When he turned around, he almost expected to see the pig-ape monster behind him. Almost casually, he drew his sword and struck off its head.
CHAPTER THIRTEEN
 
; A SHRILL HOWL filled the air. Hailey’s first instinct was to hold her hand over her ears, but then she realized where she was. She was in the forest. Beside her, Piers was stumbling, obviously still disoriented. Though her first instinct was to rush to him, she didn’t.
The man possessed by the demon was crouched down low, black blood flowing through his stained hands. She saw where one eye had been. She saw where his neck had been brutally slashed. The demon fumbled and faltered, but then it raised itself up again. It opened its mouth as if to speak, but then it roared again instead, something that made Hailey’s skin crawl.
It moved toward Julie and Miles.
In an instant, Hailey understood what it wanted. Its current vessel was injured, so it needed a new one. For some reason, neither she nor Piers would do.
Hailey acted without thinking. She laid her hand against Piers’s cheek, drawing power from him faster than she ever had before. But she didn’t need fire. She needed cold this time. Cold had been Kieran’s power. Now she called it up.
She threw herself towards the thing and wrapped her arms around it.
It turned to her, but before it could strike, she froze it.

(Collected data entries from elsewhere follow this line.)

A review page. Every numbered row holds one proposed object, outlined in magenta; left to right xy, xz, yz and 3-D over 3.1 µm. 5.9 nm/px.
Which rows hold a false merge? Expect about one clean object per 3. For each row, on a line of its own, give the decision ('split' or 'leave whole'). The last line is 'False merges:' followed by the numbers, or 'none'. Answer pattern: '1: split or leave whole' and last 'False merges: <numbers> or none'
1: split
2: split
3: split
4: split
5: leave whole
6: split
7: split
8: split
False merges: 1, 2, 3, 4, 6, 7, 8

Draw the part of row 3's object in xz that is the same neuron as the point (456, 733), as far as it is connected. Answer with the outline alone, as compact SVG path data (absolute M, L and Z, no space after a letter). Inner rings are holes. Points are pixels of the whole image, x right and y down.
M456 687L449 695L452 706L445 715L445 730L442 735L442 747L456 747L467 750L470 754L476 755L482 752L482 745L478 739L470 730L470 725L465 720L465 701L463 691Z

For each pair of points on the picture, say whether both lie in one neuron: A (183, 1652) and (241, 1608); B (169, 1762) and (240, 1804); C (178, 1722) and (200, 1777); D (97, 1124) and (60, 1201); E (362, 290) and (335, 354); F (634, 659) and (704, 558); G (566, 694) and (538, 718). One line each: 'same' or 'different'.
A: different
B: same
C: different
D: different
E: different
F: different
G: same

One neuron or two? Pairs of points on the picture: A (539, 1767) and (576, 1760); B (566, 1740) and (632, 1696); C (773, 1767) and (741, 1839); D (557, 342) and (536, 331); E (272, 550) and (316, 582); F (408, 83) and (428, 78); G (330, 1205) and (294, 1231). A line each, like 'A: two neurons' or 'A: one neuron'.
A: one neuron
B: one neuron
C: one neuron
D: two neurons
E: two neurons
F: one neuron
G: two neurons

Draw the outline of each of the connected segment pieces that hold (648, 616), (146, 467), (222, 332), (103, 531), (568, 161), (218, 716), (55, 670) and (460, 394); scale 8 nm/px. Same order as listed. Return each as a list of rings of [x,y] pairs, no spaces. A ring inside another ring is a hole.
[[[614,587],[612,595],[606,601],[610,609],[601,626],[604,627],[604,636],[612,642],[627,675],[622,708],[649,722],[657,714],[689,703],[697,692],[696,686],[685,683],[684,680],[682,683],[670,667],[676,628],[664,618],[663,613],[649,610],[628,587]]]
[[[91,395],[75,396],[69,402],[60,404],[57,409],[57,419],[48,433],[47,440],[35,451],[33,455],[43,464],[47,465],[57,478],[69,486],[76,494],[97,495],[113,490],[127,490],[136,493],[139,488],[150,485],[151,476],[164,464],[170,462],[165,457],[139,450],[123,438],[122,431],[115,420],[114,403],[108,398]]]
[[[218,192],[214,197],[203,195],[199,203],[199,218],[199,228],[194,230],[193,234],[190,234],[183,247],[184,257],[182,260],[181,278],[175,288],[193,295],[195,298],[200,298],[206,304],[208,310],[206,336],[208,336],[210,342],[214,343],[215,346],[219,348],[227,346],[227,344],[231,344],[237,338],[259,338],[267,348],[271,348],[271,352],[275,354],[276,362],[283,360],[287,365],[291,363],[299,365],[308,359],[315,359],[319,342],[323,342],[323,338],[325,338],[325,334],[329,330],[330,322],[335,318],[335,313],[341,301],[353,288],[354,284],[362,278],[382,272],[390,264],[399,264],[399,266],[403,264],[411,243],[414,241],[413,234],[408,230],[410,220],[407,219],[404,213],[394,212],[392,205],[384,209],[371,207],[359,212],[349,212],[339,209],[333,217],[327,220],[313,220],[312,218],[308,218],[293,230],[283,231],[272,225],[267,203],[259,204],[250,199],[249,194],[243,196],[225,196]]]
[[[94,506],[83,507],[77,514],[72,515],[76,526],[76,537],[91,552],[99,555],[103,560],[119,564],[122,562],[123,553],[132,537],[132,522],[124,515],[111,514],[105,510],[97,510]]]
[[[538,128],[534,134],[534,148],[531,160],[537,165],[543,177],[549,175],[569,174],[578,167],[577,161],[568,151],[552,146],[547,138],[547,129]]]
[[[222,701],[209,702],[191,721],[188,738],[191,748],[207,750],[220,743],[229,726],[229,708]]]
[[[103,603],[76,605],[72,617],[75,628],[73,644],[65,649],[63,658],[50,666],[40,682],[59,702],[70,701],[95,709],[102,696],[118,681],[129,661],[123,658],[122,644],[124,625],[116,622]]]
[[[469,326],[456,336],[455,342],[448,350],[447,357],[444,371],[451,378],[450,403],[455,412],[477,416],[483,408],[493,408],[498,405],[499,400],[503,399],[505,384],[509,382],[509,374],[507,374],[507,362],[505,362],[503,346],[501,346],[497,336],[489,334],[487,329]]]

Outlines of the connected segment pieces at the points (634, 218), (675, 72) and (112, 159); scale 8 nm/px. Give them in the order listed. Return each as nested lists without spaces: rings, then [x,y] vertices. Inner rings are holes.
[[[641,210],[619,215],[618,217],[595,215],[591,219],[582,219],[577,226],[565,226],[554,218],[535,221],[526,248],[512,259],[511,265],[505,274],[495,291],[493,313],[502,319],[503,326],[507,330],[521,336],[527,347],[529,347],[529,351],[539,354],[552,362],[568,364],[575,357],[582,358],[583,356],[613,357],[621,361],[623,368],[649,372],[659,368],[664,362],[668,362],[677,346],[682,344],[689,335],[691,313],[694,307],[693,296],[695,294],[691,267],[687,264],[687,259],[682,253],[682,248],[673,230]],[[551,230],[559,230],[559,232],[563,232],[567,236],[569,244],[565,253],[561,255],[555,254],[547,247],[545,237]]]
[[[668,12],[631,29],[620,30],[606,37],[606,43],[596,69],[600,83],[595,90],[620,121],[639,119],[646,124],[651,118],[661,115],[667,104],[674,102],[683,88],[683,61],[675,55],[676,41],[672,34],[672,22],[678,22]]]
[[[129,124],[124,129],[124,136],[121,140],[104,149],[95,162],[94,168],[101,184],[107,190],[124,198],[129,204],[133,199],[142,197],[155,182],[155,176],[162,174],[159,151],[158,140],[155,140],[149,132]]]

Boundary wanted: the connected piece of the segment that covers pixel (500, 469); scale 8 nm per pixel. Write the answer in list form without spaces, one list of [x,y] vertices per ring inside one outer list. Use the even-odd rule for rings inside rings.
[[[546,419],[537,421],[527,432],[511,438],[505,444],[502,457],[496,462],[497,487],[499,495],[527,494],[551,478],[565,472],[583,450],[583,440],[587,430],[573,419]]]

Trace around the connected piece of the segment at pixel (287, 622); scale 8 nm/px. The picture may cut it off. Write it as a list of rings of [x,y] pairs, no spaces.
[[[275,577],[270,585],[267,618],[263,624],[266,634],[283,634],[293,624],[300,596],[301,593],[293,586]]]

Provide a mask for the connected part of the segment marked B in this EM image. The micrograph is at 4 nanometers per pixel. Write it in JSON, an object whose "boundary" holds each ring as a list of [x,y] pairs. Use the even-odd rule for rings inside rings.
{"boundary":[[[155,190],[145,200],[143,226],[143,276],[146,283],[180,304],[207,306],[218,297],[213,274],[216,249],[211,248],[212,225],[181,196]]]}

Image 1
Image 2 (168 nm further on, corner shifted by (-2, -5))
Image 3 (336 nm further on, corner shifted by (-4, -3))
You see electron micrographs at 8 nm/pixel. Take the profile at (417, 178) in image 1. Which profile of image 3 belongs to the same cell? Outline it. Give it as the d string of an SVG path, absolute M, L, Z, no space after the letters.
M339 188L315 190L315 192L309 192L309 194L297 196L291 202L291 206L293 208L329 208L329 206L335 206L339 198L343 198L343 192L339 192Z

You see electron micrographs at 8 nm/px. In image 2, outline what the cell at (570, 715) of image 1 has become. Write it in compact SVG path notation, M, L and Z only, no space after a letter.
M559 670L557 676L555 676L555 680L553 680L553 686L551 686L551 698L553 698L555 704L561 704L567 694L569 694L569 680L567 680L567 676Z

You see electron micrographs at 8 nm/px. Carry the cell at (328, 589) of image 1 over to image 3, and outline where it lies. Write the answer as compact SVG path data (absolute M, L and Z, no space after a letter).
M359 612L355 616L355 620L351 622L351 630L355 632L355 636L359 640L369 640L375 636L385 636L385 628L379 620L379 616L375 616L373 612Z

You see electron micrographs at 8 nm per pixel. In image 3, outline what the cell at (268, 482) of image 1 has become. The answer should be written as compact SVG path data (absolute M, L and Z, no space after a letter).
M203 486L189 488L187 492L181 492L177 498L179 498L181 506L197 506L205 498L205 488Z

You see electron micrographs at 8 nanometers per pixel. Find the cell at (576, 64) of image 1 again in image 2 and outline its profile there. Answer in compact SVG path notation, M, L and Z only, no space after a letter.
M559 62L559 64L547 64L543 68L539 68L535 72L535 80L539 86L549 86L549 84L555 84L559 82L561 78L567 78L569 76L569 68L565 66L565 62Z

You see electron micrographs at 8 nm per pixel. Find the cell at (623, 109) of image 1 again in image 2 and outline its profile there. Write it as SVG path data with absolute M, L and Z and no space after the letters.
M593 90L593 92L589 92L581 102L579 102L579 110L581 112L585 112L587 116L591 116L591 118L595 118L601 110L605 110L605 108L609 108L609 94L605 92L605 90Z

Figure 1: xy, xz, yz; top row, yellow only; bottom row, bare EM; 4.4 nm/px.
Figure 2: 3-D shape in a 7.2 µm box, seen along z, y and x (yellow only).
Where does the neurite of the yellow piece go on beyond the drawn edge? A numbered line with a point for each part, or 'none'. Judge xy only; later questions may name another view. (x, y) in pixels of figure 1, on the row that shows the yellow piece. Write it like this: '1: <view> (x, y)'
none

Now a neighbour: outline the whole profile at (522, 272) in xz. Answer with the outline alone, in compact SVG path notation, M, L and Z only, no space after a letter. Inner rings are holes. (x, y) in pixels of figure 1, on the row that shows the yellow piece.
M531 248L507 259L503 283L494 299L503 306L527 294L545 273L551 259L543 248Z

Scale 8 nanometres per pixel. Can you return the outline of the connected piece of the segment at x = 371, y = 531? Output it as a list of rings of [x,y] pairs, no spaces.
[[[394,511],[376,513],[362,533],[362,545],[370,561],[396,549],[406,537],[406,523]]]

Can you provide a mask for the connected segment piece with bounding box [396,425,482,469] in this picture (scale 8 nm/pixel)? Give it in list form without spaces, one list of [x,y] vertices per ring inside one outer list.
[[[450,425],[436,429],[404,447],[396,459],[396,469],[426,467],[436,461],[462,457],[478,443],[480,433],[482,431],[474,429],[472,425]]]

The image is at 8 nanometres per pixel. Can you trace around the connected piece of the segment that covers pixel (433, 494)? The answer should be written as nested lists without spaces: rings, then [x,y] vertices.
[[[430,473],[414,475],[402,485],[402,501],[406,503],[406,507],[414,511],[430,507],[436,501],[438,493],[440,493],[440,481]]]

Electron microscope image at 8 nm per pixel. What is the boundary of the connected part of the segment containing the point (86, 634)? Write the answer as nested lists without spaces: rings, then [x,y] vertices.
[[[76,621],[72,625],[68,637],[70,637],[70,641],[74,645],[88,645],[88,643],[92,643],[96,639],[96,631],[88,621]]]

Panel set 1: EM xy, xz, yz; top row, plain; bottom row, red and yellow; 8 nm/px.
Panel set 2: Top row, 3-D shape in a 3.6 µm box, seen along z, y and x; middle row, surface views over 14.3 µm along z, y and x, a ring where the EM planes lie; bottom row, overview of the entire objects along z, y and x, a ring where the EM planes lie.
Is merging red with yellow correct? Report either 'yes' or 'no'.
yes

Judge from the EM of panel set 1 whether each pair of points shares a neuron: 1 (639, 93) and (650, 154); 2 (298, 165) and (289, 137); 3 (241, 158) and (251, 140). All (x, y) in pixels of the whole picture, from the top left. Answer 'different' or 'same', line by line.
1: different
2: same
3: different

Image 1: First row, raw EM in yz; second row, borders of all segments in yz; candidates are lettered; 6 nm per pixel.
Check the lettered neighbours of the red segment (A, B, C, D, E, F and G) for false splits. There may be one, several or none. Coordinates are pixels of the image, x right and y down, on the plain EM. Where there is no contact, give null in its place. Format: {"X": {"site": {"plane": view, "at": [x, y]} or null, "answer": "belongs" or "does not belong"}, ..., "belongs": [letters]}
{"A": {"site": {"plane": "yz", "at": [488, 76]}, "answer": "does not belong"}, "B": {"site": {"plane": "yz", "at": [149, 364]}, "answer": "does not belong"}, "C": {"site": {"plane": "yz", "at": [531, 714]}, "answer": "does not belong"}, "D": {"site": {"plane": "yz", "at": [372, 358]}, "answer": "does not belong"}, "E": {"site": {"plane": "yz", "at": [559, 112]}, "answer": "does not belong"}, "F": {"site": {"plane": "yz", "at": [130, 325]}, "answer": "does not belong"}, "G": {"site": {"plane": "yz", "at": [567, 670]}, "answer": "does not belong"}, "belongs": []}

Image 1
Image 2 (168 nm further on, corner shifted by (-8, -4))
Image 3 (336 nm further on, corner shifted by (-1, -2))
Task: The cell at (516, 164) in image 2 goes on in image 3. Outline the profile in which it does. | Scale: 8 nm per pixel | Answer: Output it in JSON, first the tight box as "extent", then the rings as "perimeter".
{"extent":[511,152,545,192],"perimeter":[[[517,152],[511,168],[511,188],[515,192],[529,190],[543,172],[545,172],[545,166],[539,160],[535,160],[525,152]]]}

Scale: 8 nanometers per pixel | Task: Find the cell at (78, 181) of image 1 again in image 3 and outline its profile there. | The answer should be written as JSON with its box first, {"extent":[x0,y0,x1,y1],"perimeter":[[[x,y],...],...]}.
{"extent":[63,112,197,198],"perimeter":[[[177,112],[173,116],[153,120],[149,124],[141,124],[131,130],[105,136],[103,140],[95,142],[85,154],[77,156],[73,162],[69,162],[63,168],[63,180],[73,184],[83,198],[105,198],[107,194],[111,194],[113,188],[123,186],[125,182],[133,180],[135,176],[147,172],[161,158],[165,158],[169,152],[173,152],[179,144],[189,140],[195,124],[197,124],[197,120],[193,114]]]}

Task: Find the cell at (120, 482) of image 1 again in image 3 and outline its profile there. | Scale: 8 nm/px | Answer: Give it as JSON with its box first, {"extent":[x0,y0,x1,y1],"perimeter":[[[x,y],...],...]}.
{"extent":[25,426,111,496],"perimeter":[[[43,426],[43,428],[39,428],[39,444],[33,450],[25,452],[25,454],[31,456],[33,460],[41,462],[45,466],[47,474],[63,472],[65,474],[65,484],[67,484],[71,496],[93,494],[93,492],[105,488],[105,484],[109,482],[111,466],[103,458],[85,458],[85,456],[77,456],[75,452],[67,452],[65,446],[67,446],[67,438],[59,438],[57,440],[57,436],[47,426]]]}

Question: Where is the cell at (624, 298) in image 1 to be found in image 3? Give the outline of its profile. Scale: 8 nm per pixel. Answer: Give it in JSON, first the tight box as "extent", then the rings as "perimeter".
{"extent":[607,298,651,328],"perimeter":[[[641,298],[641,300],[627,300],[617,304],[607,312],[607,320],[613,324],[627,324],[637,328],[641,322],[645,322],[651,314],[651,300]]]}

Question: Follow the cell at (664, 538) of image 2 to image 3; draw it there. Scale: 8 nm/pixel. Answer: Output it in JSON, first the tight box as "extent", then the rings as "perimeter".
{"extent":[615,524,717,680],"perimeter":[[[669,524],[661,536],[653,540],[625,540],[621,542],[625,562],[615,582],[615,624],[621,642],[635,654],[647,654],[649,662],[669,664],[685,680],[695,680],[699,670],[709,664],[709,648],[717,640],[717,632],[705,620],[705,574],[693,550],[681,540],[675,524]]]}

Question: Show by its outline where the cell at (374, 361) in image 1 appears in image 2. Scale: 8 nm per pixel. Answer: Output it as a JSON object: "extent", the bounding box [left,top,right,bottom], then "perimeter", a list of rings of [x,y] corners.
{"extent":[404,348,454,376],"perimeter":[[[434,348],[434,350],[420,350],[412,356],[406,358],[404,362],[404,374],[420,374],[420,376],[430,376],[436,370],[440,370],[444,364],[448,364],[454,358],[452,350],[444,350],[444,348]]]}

She pictured bands of ice appearing out of thin air, wrapping around the thing’s chest and holding it immobile. She imagined those bands of ice tightening further and further until the thing screamed. She was touching it, and even through the thing’s clothes, it made her palms burn.
But she couldn’t stop. She couldn’t let it hurt anyone. She knew that she had to hold on.
Help would come.
She knew that, and despite her own cries of pain, despite the howls of the trapped demon in front of her, a strange feeling descended over her. To her shock, she realized it was peace. A deep tranquility filled her, something she had been searching for her entire life without knowing.
With a roar that threatened to drown out even the demon’s howls, Piers rose up with his sword bared. He struck the demon’s head from its body just as she let go. With his second sword, he pinned the writhing, twitching body to the ground.